Brock Jargotron started with a joke.

Some people, when confronted with a problem, think “I know, I'll use regular expressions.” Now they have two problems.

The computer science/tech community has, over time, taken this joke template and messed with it, swapping the subject of any amount of ire in instead of "regular expressions", sometimes even changing the punchline to comment on the troubles of that particular technology. Communities love making jokes on Twitter— jokes fit well into tweets, they're eminently retweetable, and in general it's fun to think you're being funny. Most jokes on Twitter aren't really that funny, though, and it was with that thought that I decided I would make a bot to make bad "tech" (I'm really starting to hate that term) jokes.

I started pulling all the proper nouns from a few Twitter feeds— HackerNews, TechCrunch, those sorts of things. What I wanted to do was try to figure out what those proper nouns were: people? frameworks? programming languages? So I started futzing around with a few other APIs; Freebase, Wikipedia, and more. I began looking at what my options were as far as using analysis tools to try to guess about what the proper nouns were. It got complicated and on top of the actual learning-about-text-analysis stuff there was also the usual this-gem-hasn't-been-updated-to-work-with-this-version-but-that-gem-requires-this-version type of thing and it got pretty frustrating. I stepped back and thought about it. I wanted my Twitter bot to be able to categorize these things so that it knew what joke templates to plug the nouns into. Why couldn't it just ask its followers for advice?
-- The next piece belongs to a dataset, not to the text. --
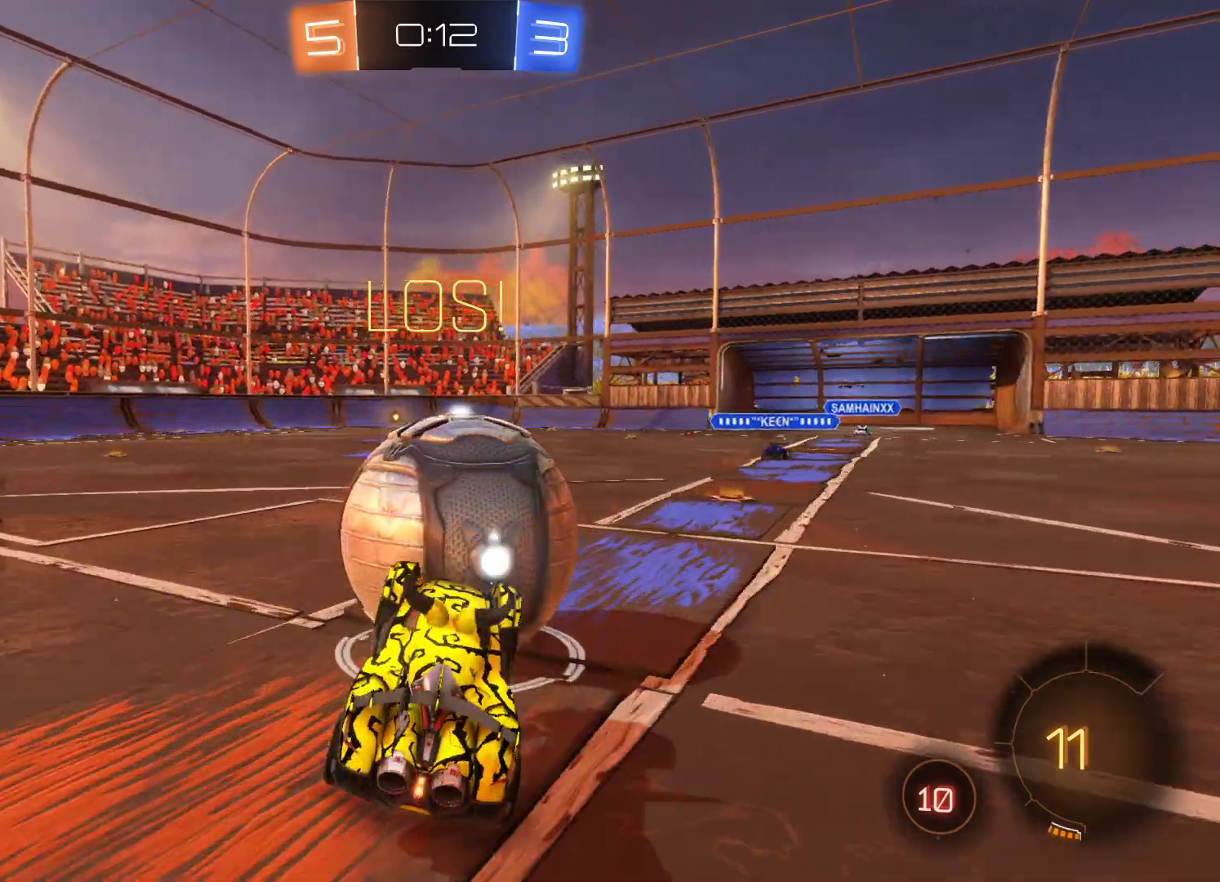
{"buttons": ["R2"], "left_stick": "left", "right_stick": "center", "events": [[300, "left_stick", "center"], [467, "left_stick", "left"]]}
So that's how we ended up with @jargotron. Every hour, more or less on the hour, he tweets a question. He's trying to learn something about a proper noun he doesn't currently know enough to make a joke about.
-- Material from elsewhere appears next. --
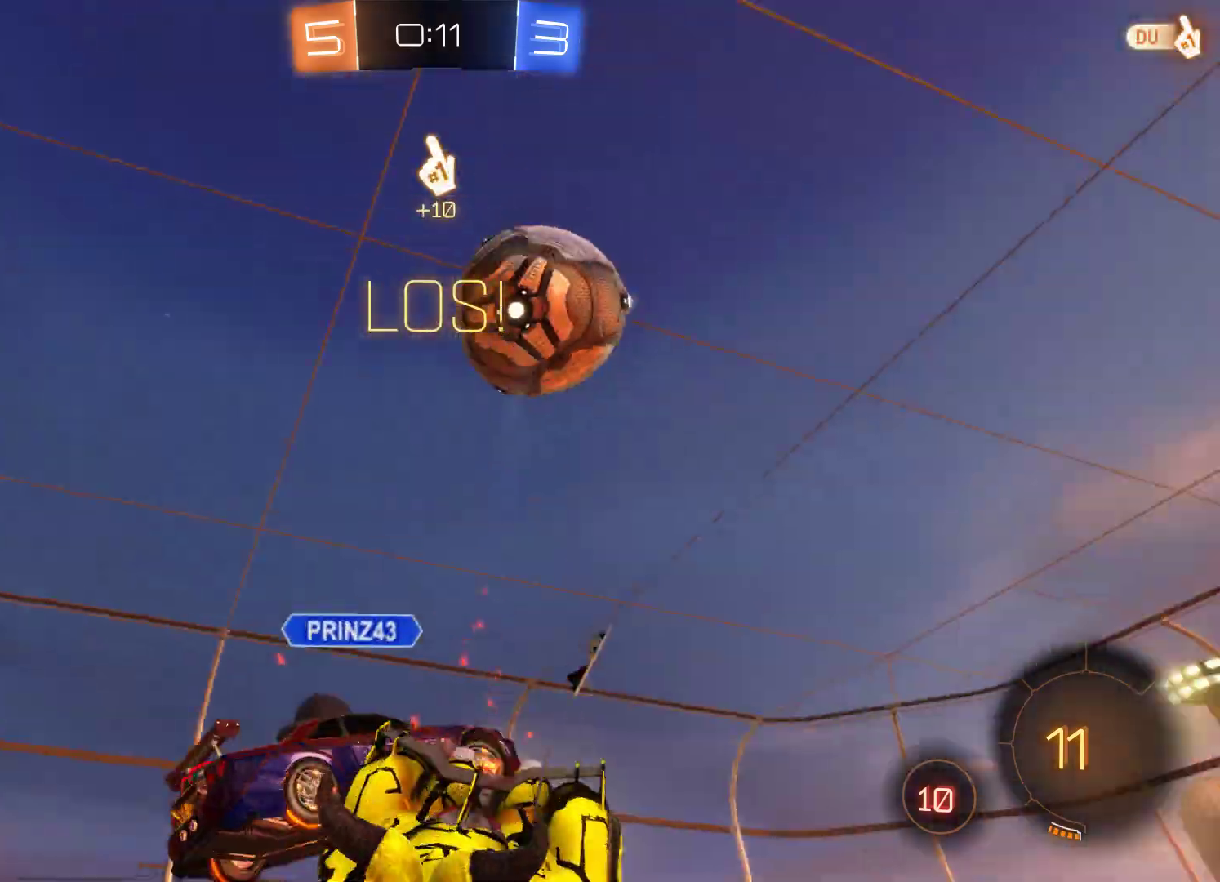
{"buttons": ["R2"], "left_stick": "left", "right_stick": "center", "events": []}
Twenty minutes later, he collates all the replies he's received to that question and mulls them over. If the majority of people responded in the affirmative in a way he could interpret, then he takes that as gospel and remembers it— for now, he remembers that forever. (That'll change soon.)

At somewhere around 40 minutes past the hour, @jargotron attempts to make a joke. He can only do so if he's learned enough about any topics to do so. As of today, after five days of asking questions nonstop, he hasn't managed to do it yet. But he's close! The reactions I've gotten to the bot so far have been all over the map. Some people are really excited about the prospect of lying to him, others are genuinely upset when he learns something untrue. I think some people are just happy to watch the question back-and-forth happen, while others are impatient for the "punchline".

So that's @jargotron. It's sometimes hilarious and sometimes infuriating but I think maybe that's exactly what I wanted all along. I've got some plans to fix up a few pieces here and there, but I've also got a bigger idea for where to take it: SIBLINGS.

One thing I think would be really interesting, as the bot's code gets better, is to try dropping it into other communities. I'd love to see a bot ask questions about movies, music, video games, sports, and so forth. If anyone wants to work with me on that, the code is 100% reusable, it just needs to be set up with a seed database of topics, categories, and joke templates. Some of the "tone"— the way the bot phrases its tweets, the little extra bits of copy, etc— is hard-coded for now but I'm going to pull that out into the database as well so that the bot's look-and-feel can be retrofitted in whatever way seems best.